I also heard back from Advan regarding the three Placekeys you share: The first two placekeys you shared, ( 22g-223@63q-rt9-skf & zzw-22x@63q-rt9-st9 ), are the same polygon. The reason you are not seeing any visits for these placekeys is because the polygon is “bad” and we do not run it. It was run initially before we started filtering these out. It is filtered because of bad geofencing, i.e. polygons get denied by our internal checks due to an unreasonable size/the number of vertices.

The third placekey, ( zzy-224@63q-rt7-j35 ), is a result of the same situation. It was corrected later but is not capturing any traffic as it is now a geofence of a tiny shed in someone’s backyard.

It sounds like this means they’ve started filtering out certain POI in December 2022 that are “bad” but haven’t backfilled the data yet. So it’s probably best to drop any of these POI with suddenly missing data on this data from your analysis. I’ve asked if they have a list of POI or if the can backfill the data to make this easier.

@Ryan_Zhenqi_Zhou_SUNY_Buffalo Here’s a list of Placekeys that have been dropped from the Advan data because of some issue with the Place. I recommend dropping these from any longitudinal analysis:

Hi, Evan, thank you so much for your “excluded_placekeys.csv”. This is indeed very helpful!
I have two follow up questions hope you can answer.

Question 1: I understand if the polygon is “bad”, Advan start to exclude it since 12/2022. Again, take the Buffalo Niagara International Airport as example. The placekey_primary is “zzw-222@63q-s8g-92k”, the placekey_shared are “zzy-222@63q-rt7-j35”, “zzy-222@63q-s8g-fpv”, “zzy-224@63q-rt7-j35”, and “222-222@63q-s8g-g6k”. During all weeks in 12/2022, all these places have nan visits. Is it odd? It should be at least one of them have visits, right? Not all of them have the “bad” polygons, right? Buffalo Niagara International Airport is just an simple example. Advan exclude lots of places with complex buildings in 12/2022, such as airports and shopping malls. Since these place nomally have lots of visits, exclude all of them will influence the data integrity.
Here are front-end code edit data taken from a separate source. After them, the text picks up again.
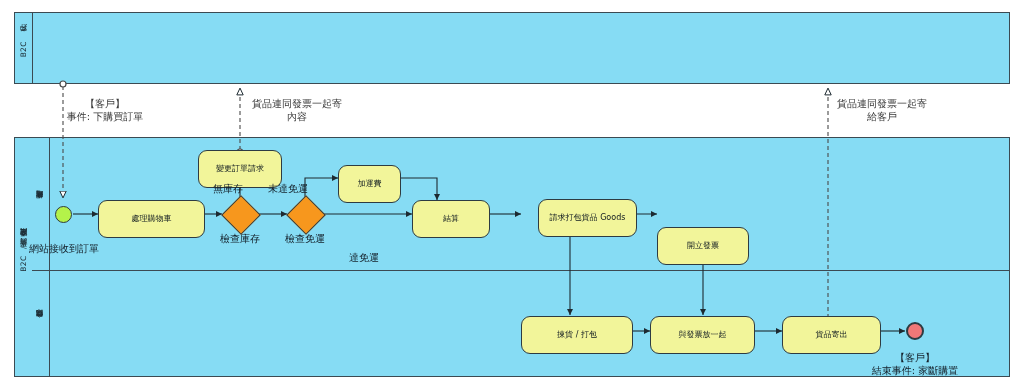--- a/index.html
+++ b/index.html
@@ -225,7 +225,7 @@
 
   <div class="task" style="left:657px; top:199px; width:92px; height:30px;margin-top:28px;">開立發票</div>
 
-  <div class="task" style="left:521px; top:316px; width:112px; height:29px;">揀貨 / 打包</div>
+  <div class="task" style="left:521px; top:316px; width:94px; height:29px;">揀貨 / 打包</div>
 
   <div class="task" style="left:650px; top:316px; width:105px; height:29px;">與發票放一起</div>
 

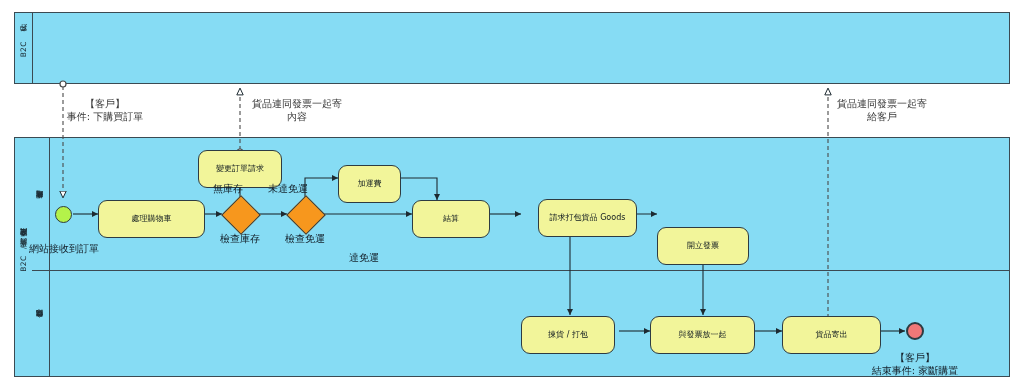--- a/index.html
+++ b/index.html
@@ -227,7 +227,6 @@
 
   <div class="task" style="left:521px; top:316px; width:94px; height:29px;">揀貨 / 打包</div>
 
-  <div class="task" style="left:650px; top:316px; width:105px; height:29px;">與發票放一起</div>
 
   <div class="task" style="left:782px; top:316px; width:99px; height:29px;">貨品寄出</div>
Could you check with Advan again?

Question 2: I can’t understand “We’ve restated the Monthly Patterns files with new normalization files, but we’re still waiting for an update on Weekly Patterns.”
Are the new “normalization files” the “normalization_stats.csv”. If so, they are already in the File Browser on Weekly Patterns.


And I’m wondering how the normalization files related to the “data error” I report?

If you see these questions, appreicated you can reply me!

Many thanks,
Ryan

The intent of the excluded_placekeys file is to exclude those completely from your analysis, not just starting in 12/2022. It’s encouraged to not use those POI in any historical analysis, since they were dropped after determining that visits were potentially not calculating properly for those POI. Eventually, we’ll try and exclude these from the historical data ourselves so users don’t have to do this on their end.

At this point, we’re still working on fixes for both Weekly and Monthly Patterns. Because we’re so close to the launch of our new platform, we’re actually only incorporating the fixes into the new platform launching next week. Once you get access to this platform, the latest Monthly and Weekly Patterns datasets will be readily available. Sorry for the inconvenience.

Thanks Evan, Thanks a lot to answer my questions in those days!